I’ve posted a couple of times comments by C. S. Lewis on free will. Charles Finney also is strong on this doctrine. From his Systematic Theology, he makes the following salient points:
Moral agency implies the possession of free will. . . . Free will implies the power of originating and deciding our own choices, and of exercising our own sovereignty, in every instance of choice upon moral questions. . . . That man cannot be under a moral obligation to perform an absolute impossibility is a first truth of reason. . . . Unless the will is free, man has no freedom; and if he has no freedom he is not a moral agent, that is, he is incapable of moral action and also of moral character. . . .

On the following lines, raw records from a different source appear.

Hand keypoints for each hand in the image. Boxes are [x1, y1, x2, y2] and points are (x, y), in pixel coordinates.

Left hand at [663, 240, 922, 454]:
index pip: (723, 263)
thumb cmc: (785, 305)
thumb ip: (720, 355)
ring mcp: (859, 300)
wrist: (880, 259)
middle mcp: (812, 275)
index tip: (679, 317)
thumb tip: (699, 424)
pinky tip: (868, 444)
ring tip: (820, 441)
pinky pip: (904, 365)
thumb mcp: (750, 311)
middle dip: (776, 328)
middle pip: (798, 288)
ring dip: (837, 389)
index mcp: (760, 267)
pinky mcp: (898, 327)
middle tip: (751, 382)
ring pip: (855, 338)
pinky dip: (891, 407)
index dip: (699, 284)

In theory, the freedom of the will in man has been denied. Yet the very deniers have, in their practical judgment, assumed the freedom of the human will as well, and as fully, as the most staunch defenders of human liberty of will. Indeed, nobody ever did or can, in practice, call in question the freedom of the human will without justly incurring the charge of insanity.

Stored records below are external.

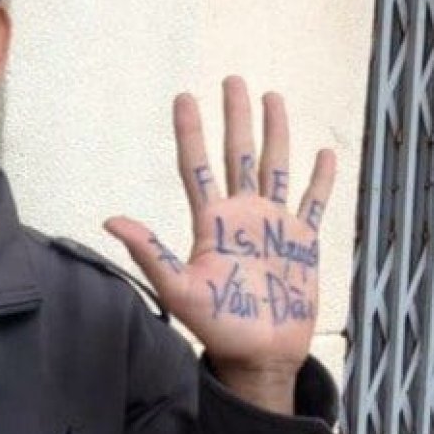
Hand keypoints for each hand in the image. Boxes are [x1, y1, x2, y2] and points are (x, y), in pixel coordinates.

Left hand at [104, 77, 334, 413]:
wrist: (259, 354)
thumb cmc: (215, 326)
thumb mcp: (177, 288)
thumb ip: (148, 251)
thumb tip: (109, 221)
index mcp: (211, 222)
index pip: (197, 165)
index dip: (191, 131)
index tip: (185, 96)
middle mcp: (241, 215)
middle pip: (238, 154)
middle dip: (235, 117)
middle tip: (232, 80)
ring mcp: (273, 225)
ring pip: (275, 166)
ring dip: (275, 132)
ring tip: (272, 96)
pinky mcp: (302, 241)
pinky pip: (313, 202)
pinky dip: (321, 179)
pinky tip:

By a necessity of his nature, every moral agent knows himself to be free. He can no more hide this fact from himself, or reason himself out of the conviction of its truth, than he can speculate himself into a disbelief of his own existence. He may, in speculation, deny either, but in fact he knows both. That he is, that he is free, are truths equally well known.

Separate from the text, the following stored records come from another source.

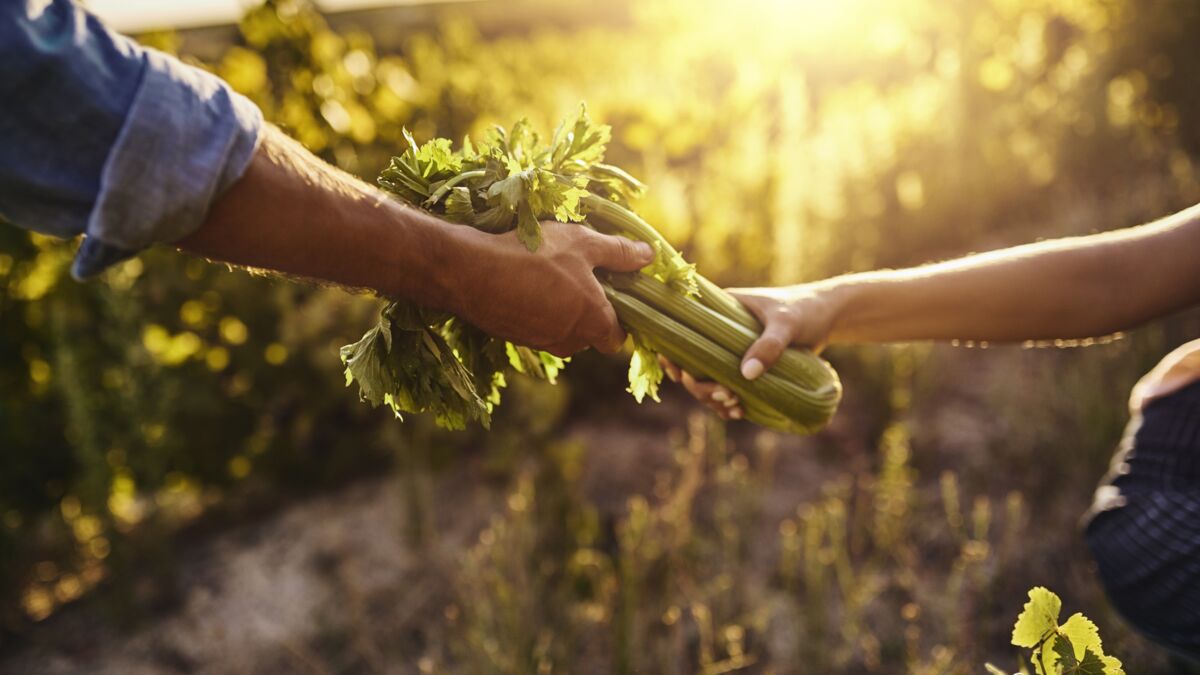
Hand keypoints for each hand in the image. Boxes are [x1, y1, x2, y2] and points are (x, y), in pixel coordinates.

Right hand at [443, 221, 654, 356]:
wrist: (470, 272)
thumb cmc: (533, 255)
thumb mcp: (583, 243)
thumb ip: (619, 252)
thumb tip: (650, 256)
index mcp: (593, 323)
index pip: (617, 337)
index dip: (618, 317)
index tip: (611, 292)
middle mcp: (569, 342)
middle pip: (590, 334)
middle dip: (588, 310)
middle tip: (577, 274)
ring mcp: (540, 343)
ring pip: (562, 331)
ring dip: (561, 309)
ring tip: (547, 273)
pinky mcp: (515, 339)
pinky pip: (536, 327)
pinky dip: (536, 310)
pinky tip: (524, 282)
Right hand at [662, 284, 837, 417]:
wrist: (829, 317)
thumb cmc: (805, 310)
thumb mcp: (786, 323)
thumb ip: (768, 346)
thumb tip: (745, 375)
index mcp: (718, 310)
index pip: (682, 332)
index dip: (673, 355)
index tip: (680, 376)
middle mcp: (718, 332)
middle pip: (692, 364)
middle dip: (700, 386)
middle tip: (724, 396)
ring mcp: (731, 351)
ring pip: (707, 380)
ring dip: (712, 398)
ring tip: (734, 407)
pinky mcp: (746, 366)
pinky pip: (727, 387)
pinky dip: (727, 403)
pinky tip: (739, 412)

The bottom line here is this: theory is one thing, practice is another. No matter how you may slice away man’s freedom to choose in theory, you cannot escape the reality that all mankind makes choices, and those choices are not forced by God. He has given us the capacity to choose. When we choose in accordance with His love and laws (and they’re not really at odds), we are blessed; when we rebel against Him, we suffer the consequences of our sins.